The persistent memory jointly developed by Intel and Micron appears to be on a course similar to that of NAND flash — hybrid storage arrays would put “hot data” on the faster media while other less important data was relegated to spinning disk. Intel’s approach is similar in that Optane is used when it makes the most sense. While it’s possible that Optane could be the persistent memory used in a system, it would more expensive than using it combinate with flash or a hard drive, said Handy.

Regardless of whether it’s branded 3D Xpoint or Optane, he sees it as being another entry into a hierarchy that’s been expanding over the years, and still believes hard disks will be an appreciative size of the market two decades from now. “New layers are getting inserted into what I call the memory / storage hierarchy,” he said. It used to be just DRAM and hard disk drive until a cache was inserted in between — then followed another caching layer. Flash added yet another potential layer. “Now it’s going to be DRAM and Xpoint and an SSD on a hard drive,” Handy said. 

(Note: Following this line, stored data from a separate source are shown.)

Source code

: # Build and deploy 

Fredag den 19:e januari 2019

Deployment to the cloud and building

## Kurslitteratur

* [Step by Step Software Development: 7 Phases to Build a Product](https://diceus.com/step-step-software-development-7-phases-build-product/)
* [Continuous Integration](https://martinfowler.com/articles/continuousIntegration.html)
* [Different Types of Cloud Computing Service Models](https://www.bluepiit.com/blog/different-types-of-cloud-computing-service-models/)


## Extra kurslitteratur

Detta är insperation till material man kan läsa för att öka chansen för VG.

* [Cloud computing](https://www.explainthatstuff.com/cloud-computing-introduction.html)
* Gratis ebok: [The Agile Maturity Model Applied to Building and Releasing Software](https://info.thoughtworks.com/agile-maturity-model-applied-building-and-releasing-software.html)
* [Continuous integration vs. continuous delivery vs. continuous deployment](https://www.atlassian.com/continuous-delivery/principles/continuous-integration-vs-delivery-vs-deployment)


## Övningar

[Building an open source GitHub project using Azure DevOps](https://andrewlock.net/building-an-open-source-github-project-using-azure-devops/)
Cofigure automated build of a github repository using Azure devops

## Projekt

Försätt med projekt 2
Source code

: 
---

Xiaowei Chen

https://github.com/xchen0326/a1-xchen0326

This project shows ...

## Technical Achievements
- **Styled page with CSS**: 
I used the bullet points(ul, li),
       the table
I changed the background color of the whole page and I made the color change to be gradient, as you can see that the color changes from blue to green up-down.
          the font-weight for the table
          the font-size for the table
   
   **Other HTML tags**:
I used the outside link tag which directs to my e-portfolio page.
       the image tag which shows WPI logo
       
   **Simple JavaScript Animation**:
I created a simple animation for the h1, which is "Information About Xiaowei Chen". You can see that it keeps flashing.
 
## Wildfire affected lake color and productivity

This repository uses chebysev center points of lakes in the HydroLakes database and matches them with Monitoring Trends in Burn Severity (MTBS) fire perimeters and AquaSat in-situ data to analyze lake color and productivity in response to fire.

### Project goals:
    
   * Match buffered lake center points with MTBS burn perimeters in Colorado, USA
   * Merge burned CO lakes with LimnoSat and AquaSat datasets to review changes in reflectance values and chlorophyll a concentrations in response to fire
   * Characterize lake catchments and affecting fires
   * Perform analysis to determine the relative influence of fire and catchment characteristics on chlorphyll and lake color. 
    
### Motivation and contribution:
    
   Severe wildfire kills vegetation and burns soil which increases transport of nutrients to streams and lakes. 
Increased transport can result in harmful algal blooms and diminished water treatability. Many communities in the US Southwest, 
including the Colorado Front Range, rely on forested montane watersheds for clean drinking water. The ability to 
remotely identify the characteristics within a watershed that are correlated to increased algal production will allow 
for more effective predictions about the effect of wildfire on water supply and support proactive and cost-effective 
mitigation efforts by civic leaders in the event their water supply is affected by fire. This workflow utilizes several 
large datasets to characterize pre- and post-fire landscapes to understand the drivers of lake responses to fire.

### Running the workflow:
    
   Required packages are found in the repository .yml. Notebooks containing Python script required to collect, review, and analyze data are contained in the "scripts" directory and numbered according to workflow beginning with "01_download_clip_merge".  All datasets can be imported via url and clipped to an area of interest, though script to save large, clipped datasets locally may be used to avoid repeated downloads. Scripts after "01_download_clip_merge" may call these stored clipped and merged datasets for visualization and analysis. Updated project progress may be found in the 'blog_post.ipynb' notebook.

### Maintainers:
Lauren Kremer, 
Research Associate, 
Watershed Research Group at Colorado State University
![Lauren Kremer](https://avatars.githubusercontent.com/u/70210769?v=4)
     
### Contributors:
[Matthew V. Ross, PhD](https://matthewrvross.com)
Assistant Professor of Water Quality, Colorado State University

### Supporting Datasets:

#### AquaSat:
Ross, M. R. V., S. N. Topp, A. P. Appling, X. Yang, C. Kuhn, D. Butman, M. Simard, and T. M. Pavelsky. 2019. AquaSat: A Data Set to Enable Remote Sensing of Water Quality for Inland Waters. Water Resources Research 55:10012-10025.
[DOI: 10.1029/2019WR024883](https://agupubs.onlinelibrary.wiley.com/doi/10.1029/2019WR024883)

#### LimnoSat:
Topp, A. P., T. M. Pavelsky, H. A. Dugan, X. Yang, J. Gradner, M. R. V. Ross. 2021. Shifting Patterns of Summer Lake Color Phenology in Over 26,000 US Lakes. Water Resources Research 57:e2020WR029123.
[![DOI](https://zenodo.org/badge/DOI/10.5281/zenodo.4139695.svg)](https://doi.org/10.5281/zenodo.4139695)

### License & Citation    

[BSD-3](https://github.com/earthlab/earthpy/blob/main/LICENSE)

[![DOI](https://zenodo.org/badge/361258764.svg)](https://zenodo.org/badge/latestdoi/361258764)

Although there was a lot hype and speculation around 3D Xpoint when it was first announced, Handy always had the attitude it was simply another layer. “It’s an exciting layer though.” And although he’s bullish on Optane DIMMs, he doesn’t see as much potential for Optane SSDs as there’s no interface fast enough to take advantage of the persistent memory’s speed. “Even NVMe is too slow and bogs down the speed of Optane.”

—Gary Hilson is a general contributing editor with a focus on memory and flash technologies for EE Times.